È una giornata cruciale per l’inchiesta che coinvolge Alfonso Signorini. Alla Procura di Milano è in corso l’audizione di Antonio Medugno, ex concorrente del Grande Fratello Vip, ascoltato come persona offesa nell’ambito del procedimento per violenza sessuale ed estorsione a carico del conduttore televisivo.

Le dichiarazioni di Antonio Medugno

Antonio Medugno, modello e tiktoker, è stato convocato dai pubblici ministeri Letizia Mannella e Alessandro Gobbis per confermare e dettagliare la denuncia presentata poco prima di Natale. L’audizione si svolge secondo le modalità previste dal Codice Rosso, applicato nei casi di presunta violenza.

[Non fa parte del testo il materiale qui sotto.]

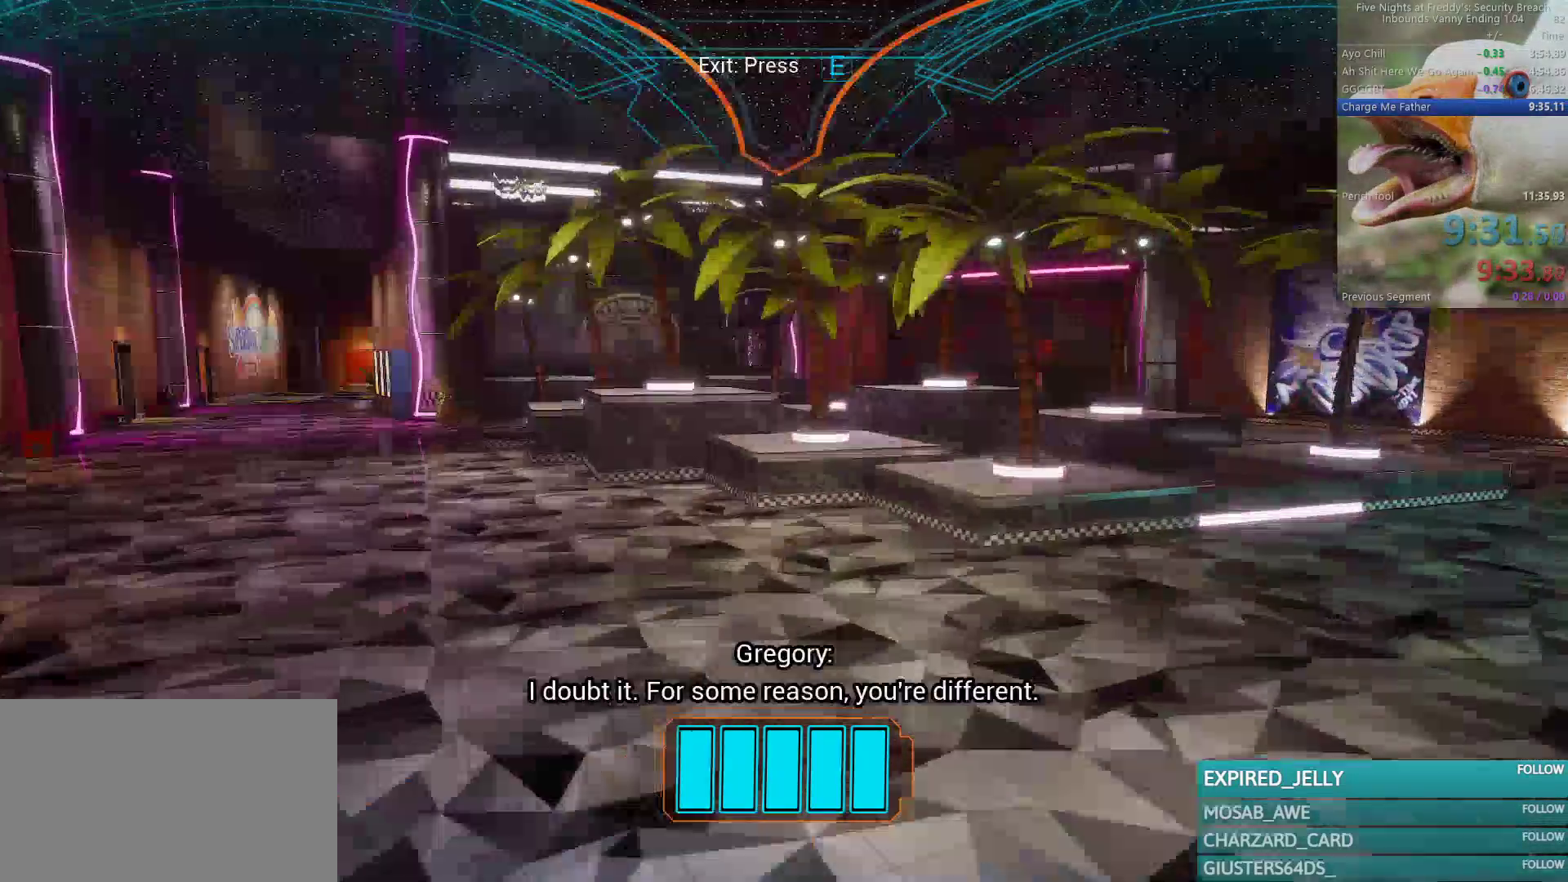
{"keys": ["w"], "mouse": [], "events": [[317, "e", "down"], [367, "e", "up"]]}
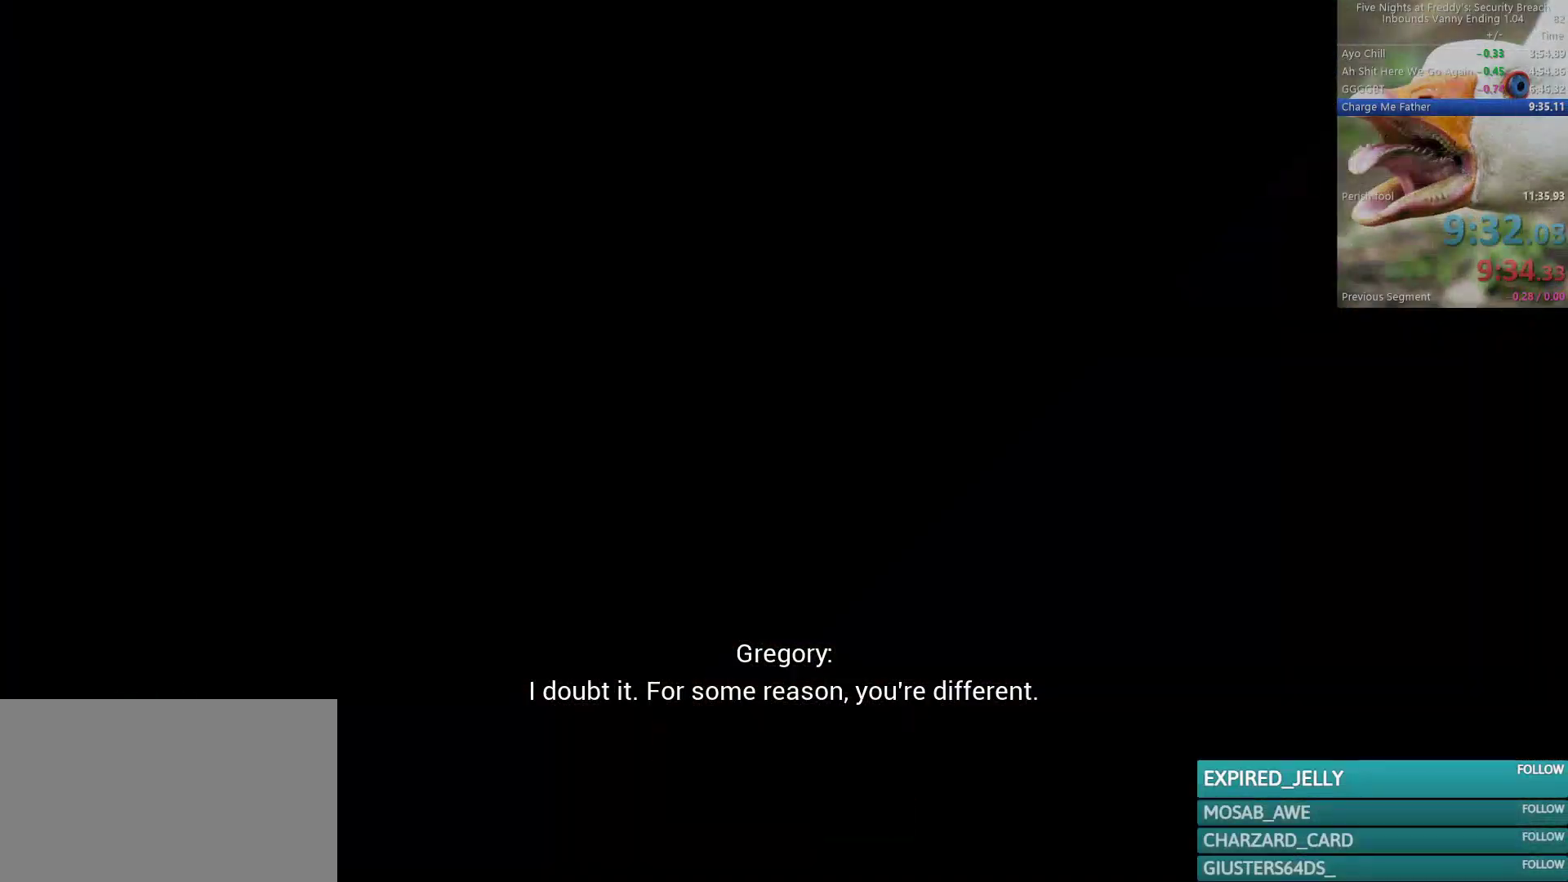
{"keys": ["w"], "mouse": [], "events": []}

Secondo quanto denunciato, Medugno sostiene di aver subito abusi e ricatti nell’abitazione milanese di Signorini. Le sue parole: «Non sono mai andato a letto con lui, ma in quel periodo mi fidavo ciecamente del mio vecchio manager e ho minimizzato, perché mi avevano fatto credere che fosse giusto così».

Nella denuncia, l’ex gieffino sostiene di aver subito abusi e ricatti nell'abitazione milanese del conduttore

La posizione di Alfonso Signorini

Signorini, che si è autosospeso dagli impegni con Mediaset, compresa la conduzione del Grande Fratello, respinge con fermezza ogni accusa. Sentito dai magistrati il 7 gennaio, ha dichiarato: «Non c’è mai stato alcun sistema di favori sessuali. La mia attività professionale è sempre stata improntata alla correttezza. Credo di essere vittima di una campagna diffamatoria, con finalità economiche, orchestrata da Fabrizio Corona».

Il conduttore sostiene che l’ex “re dei paparazzi”, attraverso un format da milioni di visualizzazioni, abbia cercato di dipingerlo come autore di un presunto meccanismo illecito legato all’accesso nella casa del Grande Fratello.

Il legame con l’inchiesta su Fabrizio Corona

Proprio da una denuncia presentata da Signorini contro Corona per revenge porn è nato uno dei filoni dell’inchiesta. Quel fascicolo ha permesso alla Polizia di sequestrare foto, video e chat, elementi che avrebbero poi spinto Medugno a formalizzare la propria accusa.

Dopo aver raccolto tutte le versioni e completato gli accertamenti tecnici e testimoniali, gli inquirenti valuteranno la tenuta complessiva delle accuse e decideranno se ampliare il perimetro dell’indagine o contestare ulteriori reati.